User interface change data:

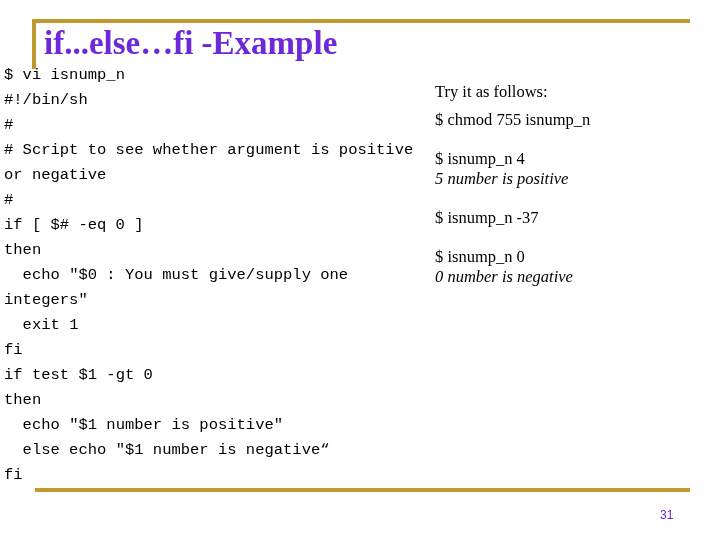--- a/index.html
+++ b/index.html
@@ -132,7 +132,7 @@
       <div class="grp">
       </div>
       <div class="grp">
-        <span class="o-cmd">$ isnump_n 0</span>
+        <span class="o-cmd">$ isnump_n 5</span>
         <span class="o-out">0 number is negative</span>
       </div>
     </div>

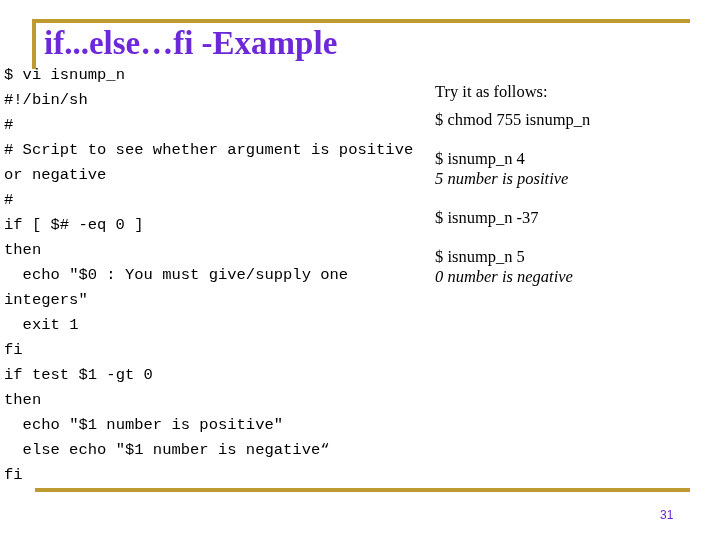--- a/index.html
+++ b/index.html
@@ -100,8 +100,8 @@
     left: 660px;
     top: 508px;
     font-family: "Liberation Sans", sans-serif;
-    font-size: 12px;
-    color: #6d28d9;
+    font-size: 16px;
+    color: #15803d;
   }
 </style>
 </head>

▶ TASK PROMPT: Repeat the data in full and exactly. Omit pictures.

▶ SOLUTION:
--- a/index.html
+++ b/index.html
@@ -132,7 +132,7 @@
       <div class="grp">
       </div>
       <div class="grp">
-        <span class="o-cmd">$ isnump_n 0</span>
+        <span class="o-cmd">$ isnump_n 5</span>
         <span class="o-out">0 number is negative</span>
       </div>
     </div>

--- a/index.html
+++ b/index.html
@@ -100,8 +100,8 @@
     left: 660px;
     top: 508px;
     font-family: "Liberation Sans", sans-serif;
-    font-size: 12px;
-    color: #6d28d9;
+    font-size: 16px;
+    color: #15803d;
   }
 </style>
 </head>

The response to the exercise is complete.